AMD sideport memory question.

D

Dishum

This is about the use of sideport memory with an older AMD
chipset. I understand that it frees up a part of the system
memory that would otherwise need to be allocated as a video
buffer. That is, as long as the amount of integrated sideport
memory is enough for the task.

What I'm not quite clear about is whether it also alleviates
traffic on the system bus and thus further helps boost system
performance, even if by a small amount. Englightenment please,
anyone?
 
P

Paul

Dishum said:
This is about the use of sideport memory with an older AMD
chipset. I understand that it frees up a part of the system
memory that would otherwise need to be allocated as a video
buffer. That is, as long as the amount of integrated sideport
memory is enough for the task.

What I'm not quite clear about is whether it also alleviates
traffic on the system bus and thus further helps boost system
performance, even if by a small amount. Englightenment please,
anyone?

There's an old article here.

http://www.anandtech.com/show/1537/17

"While we assumed that SidePort was included to hide some of
the latencies of using the Athlon 64's memory controller, that
ended up not being true as performance in UMA mode (using the
Athlon 64's memory controller) was quite respectable.
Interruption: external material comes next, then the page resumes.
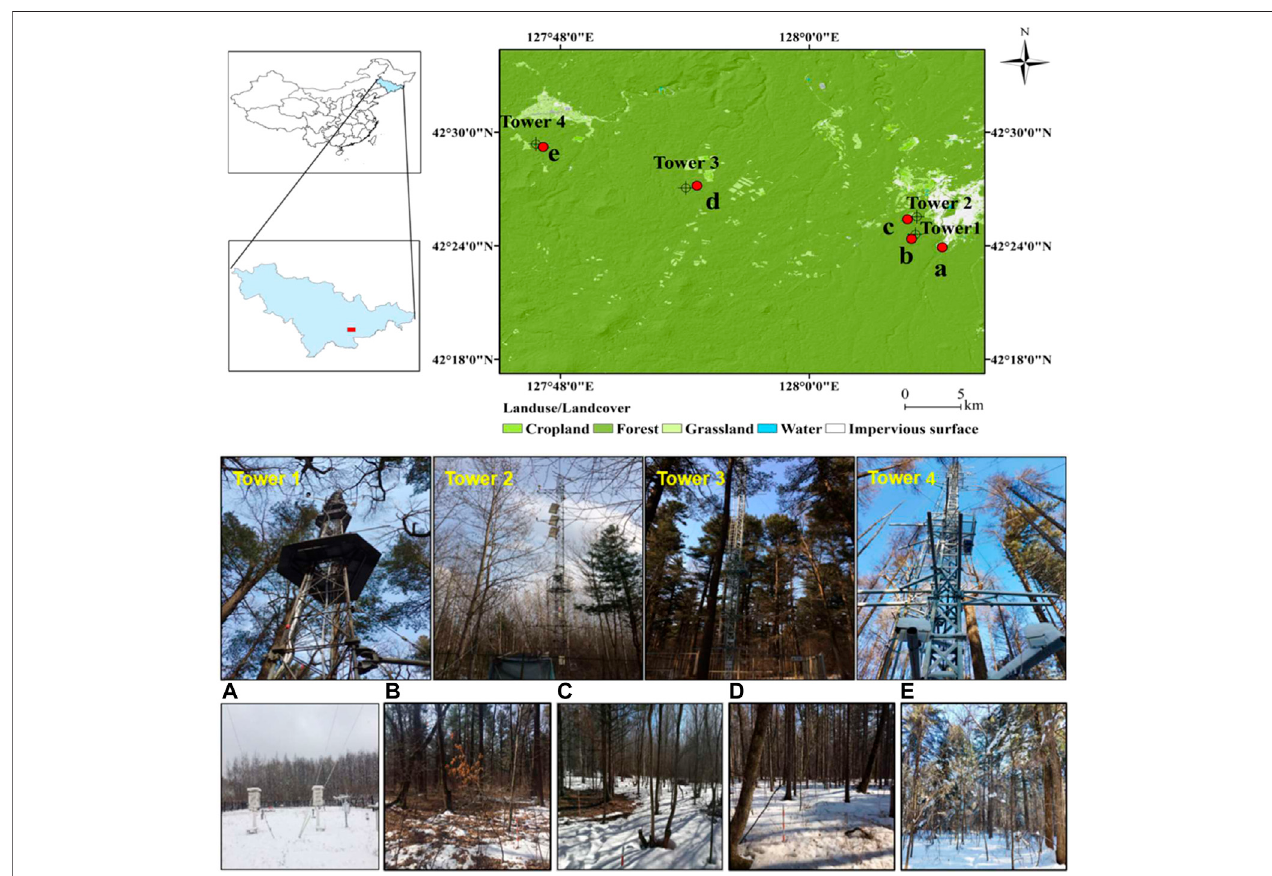
FIGURE1 | The location of thestudyarea (top row), pictures ofthe open-patheddy covariance (EC) fl ux system (middle row), and pictures ofthe plots in the study area in the Changbai Mountains, northeastern China (bottom row). The EC fl ux system corresponds to the plots one by one: Tower 1-b, Tower 2-c, Tower 3-d, and Tower 4-e. The letters in top and bottom rows correspond to different land types and disturbance intensities: (A) the open site (OS); (B) the natural mixed forest (NMF); (C) the high-intensity cutting mixed forest (HCF); (D) the moderate-intensity cutting mixed forest (MCF); and (E) the low-intensity cutting mixed forest (LCF).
It turns
out that most games don't benefit too much from lower latency
memory accesses (through SidePort). So, why would ATI include
support for a local frame buffer with the Radeon Xpress 200?
Although performance is improved with SidePort enabled, the
biggest reason for supporting the feature is to reduce power
consumption in mobile environments. Without SidePort enabled,
the CPU needs to be awake to fetch data for refreshing the display,
but with SidePort enabled, all memory accesses can occur via
the Radeon Xpress 200 and the CPU can remain asleep in power
saving modes."

There are also some benchmarks on that page.